**DATA SUPPLIED**

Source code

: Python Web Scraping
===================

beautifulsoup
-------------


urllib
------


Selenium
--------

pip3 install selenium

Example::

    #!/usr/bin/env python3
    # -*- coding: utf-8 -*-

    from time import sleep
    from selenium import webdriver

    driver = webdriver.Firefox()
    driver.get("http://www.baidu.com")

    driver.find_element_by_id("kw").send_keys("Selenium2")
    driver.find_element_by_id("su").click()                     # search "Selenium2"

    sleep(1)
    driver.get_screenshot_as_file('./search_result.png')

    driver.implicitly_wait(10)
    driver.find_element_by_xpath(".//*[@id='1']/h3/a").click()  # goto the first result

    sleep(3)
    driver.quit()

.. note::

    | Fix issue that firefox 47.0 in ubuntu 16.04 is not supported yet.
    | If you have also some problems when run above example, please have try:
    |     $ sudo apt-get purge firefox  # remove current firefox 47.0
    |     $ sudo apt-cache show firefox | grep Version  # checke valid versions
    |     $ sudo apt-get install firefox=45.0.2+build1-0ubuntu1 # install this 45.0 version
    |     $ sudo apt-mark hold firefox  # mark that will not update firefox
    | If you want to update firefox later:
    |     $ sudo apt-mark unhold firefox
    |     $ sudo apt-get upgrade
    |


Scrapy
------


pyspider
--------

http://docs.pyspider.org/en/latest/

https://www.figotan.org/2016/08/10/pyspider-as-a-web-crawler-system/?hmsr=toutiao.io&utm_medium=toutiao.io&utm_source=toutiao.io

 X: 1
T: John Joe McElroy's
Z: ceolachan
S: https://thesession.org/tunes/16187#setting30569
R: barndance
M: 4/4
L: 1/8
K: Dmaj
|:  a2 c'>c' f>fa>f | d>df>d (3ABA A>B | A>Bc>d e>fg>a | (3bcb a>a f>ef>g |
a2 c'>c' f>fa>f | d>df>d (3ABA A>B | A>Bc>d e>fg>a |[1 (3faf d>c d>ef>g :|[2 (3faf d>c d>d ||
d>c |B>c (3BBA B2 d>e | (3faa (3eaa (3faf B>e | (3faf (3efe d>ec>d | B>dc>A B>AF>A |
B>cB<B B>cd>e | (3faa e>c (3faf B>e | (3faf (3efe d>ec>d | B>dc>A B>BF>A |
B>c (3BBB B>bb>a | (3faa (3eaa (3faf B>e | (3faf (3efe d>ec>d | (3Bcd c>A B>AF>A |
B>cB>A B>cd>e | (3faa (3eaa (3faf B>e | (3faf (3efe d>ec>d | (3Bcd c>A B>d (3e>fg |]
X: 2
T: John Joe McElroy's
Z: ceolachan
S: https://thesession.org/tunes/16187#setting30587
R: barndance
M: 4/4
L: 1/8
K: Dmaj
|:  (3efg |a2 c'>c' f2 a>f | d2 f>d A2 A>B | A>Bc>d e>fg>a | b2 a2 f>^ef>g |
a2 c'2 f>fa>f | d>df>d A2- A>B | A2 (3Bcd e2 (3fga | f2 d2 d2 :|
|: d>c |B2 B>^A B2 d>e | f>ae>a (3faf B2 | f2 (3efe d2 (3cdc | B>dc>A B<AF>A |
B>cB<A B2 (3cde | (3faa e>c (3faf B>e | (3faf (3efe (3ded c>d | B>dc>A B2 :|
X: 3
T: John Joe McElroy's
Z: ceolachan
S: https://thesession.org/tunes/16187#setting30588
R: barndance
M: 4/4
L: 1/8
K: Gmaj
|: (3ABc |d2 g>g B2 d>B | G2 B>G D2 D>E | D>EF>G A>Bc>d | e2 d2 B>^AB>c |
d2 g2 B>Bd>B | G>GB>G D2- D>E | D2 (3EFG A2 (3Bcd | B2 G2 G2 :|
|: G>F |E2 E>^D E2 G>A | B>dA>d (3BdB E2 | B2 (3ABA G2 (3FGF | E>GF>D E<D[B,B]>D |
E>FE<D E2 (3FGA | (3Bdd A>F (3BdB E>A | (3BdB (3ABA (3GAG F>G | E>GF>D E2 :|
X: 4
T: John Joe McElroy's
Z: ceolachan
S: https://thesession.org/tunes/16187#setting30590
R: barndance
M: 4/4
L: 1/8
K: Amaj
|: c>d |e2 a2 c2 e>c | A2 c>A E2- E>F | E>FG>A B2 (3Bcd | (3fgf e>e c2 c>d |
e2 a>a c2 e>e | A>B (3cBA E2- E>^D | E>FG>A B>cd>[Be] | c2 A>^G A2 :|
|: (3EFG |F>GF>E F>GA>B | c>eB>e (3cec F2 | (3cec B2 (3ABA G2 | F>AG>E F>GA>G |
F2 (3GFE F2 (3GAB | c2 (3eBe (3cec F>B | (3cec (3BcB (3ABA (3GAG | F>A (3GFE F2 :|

**ABOUT THIS TASK**
From the records above, reproduce exactly the lines from the one with "from time import sleep" to the one with "checke valid versions", both included, and no others.

**RESULT FOR THIS TASK**
    from time import sleep
    from selenium import webdriver

    driver = webdriver.Firefox()
    driver.get("http://www.baidu.com")

    driver.find_element_by_id("kw").send_keys("Selenium2")
    driver.find_element_by_id("su").click()                     # search "Selenium2"

    sleep(1)
    driver.get_screenshot_as_file('./search_result.png')

    driver.implicitly_wait(10)
    driver.find_element_by_xpath(".//*[@id='1']/h3/a").click()  # goto the first result

    sleep(3)
    driver.quit()

.. note::

    | Fix issue that firefox 47.0 in ubuntu 16.04 is not supported yet.
    | If you have also some problems when run above example, please have try:
    |     $ sudo apt-get purge firefox  # remove current firefox 47.0
    |     $ sudo apt-cache show firefox | grep Version  # checke valid versions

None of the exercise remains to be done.